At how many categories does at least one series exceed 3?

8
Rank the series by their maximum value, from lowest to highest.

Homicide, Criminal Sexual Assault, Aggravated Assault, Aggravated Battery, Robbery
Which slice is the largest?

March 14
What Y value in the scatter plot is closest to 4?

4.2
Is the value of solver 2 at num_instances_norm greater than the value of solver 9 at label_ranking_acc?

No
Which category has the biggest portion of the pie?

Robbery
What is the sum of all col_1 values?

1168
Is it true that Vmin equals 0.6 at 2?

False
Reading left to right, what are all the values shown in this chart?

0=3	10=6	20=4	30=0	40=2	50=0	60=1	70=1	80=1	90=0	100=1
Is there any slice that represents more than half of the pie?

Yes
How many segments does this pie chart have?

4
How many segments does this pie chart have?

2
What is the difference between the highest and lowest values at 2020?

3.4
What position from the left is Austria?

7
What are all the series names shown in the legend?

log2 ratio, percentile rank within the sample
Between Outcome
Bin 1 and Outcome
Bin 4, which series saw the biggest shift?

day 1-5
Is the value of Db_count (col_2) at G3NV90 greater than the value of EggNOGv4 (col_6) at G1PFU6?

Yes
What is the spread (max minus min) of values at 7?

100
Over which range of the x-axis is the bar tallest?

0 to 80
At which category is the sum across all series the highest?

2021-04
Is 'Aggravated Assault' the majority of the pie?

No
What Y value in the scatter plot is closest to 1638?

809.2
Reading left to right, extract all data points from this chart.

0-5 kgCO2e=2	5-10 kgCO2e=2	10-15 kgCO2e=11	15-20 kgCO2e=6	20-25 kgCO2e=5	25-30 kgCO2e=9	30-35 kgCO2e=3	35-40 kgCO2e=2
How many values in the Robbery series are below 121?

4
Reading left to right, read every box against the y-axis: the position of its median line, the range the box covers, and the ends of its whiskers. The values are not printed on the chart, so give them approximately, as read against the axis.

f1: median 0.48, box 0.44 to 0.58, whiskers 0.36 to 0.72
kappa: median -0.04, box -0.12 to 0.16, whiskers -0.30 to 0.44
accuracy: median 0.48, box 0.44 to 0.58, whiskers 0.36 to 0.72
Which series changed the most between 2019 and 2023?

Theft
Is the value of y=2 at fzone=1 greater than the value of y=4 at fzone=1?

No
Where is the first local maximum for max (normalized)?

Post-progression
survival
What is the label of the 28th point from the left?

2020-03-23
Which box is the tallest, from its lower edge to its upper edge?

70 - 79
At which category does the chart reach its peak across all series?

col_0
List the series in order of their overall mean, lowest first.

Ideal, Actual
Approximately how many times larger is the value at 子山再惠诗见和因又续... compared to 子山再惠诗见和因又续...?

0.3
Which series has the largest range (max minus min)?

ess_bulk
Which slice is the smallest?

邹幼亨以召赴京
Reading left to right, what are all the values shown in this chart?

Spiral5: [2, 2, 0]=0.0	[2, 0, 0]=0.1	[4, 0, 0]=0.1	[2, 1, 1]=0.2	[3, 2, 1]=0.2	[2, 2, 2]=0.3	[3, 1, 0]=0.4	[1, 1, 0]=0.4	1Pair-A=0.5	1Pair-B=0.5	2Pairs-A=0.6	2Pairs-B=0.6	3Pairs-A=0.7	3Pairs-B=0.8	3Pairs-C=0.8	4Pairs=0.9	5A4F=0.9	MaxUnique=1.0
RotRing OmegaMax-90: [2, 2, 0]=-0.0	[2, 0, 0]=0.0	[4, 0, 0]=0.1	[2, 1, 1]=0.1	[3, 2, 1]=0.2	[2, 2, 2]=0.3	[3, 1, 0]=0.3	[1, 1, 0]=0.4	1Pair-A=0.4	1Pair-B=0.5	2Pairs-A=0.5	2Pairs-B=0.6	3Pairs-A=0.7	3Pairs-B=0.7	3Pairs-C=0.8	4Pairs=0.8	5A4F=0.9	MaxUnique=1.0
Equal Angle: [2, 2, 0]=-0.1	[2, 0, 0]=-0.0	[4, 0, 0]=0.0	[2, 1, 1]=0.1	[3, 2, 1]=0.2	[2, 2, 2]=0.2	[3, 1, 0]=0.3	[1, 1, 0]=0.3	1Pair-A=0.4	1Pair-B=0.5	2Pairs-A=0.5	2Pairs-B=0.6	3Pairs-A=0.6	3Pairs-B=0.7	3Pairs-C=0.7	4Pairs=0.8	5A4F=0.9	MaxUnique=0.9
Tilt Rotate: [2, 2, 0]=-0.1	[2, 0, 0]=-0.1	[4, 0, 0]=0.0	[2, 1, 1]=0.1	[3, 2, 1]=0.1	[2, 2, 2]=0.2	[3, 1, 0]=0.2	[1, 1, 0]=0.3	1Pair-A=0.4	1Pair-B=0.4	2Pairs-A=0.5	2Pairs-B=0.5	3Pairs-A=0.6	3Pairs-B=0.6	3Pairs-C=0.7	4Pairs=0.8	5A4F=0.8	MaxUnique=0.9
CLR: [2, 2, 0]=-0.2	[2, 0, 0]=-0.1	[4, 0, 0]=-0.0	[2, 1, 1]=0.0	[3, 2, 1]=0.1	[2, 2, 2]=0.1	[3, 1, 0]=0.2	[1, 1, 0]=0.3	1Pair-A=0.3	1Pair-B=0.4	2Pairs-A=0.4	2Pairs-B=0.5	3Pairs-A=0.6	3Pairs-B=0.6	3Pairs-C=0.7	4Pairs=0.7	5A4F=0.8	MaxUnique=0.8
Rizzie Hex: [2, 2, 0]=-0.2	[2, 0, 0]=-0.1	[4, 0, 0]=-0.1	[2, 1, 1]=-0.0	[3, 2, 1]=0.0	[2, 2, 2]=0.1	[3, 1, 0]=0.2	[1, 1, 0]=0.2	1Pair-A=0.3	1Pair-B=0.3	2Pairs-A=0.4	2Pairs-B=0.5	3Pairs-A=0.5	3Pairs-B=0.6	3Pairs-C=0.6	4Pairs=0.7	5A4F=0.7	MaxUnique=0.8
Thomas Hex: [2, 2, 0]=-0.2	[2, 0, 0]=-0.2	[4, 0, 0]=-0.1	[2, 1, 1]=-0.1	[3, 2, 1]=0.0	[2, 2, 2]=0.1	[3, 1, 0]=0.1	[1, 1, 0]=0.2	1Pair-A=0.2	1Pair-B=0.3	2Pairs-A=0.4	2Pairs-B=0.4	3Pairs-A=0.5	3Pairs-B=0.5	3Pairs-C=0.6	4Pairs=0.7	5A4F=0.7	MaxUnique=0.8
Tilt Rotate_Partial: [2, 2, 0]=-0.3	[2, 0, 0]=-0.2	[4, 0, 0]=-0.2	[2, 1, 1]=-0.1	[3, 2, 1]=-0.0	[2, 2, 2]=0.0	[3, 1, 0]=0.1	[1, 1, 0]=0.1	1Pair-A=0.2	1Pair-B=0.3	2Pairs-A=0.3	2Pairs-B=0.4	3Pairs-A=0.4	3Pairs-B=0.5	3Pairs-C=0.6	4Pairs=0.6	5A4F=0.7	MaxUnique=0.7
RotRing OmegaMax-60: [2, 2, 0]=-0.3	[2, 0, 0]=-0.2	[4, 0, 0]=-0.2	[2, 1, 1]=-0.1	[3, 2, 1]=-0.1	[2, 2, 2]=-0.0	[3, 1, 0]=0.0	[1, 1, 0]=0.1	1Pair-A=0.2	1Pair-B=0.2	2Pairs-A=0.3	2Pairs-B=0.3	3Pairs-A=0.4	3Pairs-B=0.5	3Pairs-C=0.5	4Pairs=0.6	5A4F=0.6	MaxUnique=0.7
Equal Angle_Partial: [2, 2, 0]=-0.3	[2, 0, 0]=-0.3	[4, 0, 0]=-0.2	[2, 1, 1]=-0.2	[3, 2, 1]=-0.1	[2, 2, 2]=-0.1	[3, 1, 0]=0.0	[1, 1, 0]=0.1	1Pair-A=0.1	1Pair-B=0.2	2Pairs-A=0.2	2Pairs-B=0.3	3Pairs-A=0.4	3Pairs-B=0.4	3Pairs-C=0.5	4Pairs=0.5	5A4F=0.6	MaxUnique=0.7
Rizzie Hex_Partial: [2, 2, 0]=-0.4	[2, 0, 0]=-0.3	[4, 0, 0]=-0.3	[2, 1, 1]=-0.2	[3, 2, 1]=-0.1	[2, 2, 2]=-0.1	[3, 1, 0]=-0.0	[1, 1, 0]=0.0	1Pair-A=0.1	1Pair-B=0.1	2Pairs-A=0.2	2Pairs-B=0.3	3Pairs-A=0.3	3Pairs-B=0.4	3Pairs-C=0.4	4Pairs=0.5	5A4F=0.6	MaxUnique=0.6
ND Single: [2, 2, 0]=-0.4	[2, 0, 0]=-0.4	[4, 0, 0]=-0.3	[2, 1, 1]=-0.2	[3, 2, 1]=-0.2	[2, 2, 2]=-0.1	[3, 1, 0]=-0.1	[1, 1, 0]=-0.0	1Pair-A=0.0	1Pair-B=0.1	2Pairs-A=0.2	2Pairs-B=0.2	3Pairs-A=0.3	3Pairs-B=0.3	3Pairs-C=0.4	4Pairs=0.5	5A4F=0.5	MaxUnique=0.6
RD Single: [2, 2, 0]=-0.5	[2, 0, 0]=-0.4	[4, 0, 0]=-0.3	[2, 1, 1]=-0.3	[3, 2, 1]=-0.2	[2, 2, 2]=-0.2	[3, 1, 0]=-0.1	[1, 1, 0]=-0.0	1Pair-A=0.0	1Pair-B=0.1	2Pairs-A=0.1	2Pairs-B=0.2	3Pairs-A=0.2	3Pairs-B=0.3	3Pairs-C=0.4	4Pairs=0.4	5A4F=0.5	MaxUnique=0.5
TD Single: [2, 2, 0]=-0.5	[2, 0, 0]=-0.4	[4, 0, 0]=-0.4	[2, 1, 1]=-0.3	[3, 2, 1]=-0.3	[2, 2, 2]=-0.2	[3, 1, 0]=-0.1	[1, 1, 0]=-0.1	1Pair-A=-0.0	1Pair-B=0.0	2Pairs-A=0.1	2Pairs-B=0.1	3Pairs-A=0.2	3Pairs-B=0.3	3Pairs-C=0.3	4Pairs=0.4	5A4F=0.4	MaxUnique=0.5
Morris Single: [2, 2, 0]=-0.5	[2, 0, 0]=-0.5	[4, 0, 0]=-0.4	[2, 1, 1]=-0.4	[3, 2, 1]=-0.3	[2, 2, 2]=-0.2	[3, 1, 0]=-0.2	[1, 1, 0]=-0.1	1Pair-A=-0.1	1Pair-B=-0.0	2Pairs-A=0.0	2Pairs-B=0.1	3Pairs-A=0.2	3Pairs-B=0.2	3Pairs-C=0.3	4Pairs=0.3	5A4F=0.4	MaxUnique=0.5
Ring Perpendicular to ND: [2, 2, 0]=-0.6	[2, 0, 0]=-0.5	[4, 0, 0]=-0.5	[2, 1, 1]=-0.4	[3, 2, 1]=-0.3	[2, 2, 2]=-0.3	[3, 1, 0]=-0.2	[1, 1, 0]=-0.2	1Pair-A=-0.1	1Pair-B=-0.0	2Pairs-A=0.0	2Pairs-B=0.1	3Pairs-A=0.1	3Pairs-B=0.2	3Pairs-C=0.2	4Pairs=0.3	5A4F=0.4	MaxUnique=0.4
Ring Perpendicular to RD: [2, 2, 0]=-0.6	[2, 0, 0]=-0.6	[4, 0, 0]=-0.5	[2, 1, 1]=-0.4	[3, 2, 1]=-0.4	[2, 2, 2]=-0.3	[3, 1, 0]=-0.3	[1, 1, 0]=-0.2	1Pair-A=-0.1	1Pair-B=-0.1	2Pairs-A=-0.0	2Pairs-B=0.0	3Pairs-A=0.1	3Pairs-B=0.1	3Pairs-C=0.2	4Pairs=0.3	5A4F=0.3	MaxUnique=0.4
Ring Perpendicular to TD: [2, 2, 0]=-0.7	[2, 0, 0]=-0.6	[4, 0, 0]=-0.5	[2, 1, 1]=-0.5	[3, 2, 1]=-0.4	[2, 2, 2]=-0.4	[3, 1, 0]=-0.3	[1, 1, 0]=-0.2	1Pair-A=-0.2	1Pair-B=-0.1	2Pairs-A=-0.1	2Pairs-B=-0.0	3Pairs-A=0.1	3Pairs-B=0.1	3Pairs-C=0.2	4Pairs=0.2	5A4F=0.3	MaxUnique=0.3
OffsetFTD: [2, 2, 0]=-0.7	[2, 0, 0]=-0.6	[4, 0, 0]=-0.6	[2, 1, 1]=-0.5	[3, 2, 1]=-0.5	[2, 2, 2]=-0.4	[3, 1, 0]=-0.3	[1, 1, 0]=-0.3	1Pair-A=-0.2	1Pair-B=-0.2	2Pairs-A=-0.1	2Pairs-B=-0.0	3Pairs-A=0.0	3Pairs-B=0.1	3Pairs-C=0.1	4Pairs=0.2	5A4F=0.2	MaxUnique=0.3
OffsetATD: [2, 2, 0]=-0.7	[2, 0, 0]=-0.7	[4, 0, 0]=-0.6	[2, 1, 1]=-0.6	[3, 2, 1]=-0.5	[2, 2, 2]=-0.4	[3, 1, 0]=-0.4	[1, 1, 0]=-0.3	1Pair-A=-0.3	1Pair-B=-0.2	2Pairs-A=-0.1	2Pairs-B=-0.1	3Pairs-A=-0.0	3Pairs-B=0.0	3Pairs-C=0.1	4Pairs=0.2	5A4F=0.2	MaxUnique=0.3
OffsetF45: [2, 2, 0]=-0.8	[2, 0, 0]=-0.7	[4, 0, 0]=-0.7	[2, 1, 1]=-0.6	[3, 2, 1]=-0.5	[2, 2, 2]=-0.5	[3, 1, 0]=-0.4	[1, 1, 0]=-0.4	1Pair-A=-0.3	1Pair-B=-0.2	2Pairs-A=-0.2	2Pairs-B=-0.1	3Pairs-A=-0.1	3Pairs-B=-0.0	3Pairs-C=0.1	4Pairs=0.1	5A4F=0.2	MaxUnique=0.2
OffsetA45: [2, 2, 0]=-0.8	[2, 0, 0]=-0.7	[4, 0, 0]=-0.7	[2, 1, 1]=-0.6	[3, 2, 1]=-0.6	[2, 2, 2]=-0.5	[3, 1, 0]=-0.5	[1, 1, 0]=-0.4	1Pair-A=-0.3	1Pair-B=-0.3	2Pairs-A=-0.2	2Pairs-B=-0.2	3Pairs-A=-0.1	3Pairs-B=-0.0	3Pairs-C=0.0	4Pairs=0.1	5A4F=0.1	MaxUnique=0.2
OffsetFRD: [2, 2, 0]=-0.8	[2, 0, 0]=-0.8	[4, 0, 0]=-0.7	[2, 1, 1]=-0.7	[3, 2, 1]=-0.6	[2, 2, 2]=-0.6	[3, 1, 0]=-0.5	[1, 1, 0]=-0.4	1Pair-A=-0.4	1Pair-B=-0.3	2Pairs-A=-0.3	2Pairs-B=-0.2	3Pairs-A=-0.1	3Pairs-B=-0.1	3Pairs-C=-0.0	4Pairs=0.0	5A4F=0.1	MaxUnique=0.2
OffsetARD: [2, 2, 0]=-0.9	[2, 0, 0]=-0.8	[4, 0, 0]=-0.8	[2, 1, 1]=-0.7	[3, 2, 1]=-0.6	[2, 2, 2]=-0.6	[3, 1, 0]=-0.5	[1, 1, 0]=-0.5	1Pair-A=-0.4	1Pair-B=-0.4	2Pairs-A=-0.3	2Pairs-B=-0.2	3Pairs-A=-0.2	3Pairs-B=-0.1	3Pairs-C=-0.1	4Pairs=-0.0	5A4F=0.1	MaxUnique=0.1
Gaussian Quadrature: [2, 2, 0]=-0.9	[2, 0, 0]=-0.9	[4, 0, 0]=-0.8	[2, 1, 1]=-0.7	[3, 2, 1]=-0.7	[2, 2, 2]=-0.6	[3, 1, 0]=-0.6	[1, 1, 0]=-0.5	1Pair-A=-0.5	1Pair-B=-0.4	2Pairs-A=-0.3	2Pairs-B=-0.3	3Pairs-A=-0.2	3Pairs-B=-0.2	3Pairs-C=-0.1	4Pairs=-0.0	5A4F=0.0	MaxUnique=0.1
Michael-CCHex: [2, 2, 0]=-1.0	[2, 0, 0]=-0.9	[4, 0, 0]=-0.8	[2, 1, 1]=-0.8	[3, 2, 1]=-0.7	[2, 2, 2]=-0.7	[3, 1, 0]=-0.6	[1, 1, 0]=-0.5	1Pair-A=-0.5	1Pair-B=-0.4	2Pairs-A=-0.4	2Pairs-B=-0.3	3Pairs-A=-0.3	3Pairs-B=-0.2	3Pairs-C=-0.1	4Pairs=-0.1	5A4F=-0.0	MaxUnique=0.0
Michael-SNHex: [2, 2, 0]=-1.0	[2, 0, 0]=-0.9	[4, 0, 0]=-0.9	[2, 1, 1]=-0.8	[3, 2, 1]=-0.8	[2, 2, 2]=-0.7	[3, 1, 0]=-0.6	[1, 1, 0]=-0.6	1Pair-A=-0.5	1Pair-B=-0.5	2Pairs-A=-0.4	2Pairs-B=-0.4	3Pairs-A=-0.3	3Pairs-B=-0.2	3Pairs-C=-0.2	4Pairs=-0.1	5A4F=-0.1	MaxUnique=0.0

============

_WHAT YOU NEED TO DO_: Find every line in the material above that contains the word "series", and copy each of those lines. Case counts.

_SOLUTION_:
At how many categories does at least one series exceed 3?
Rank the series by their maximum value, from lowest to highest.
What are all the series names shown in the legend?
Bin 4, which series saw the biggest shift?
At which category is the sum across all series the highest?
How many values in the Robbery series are below 121?
Which series changed the most between 2019 and 2023?
At which category does the chart reach its peak across all series?
List the series in order of their overall mean, lowest first.
Which series has the largest range (max minus min)?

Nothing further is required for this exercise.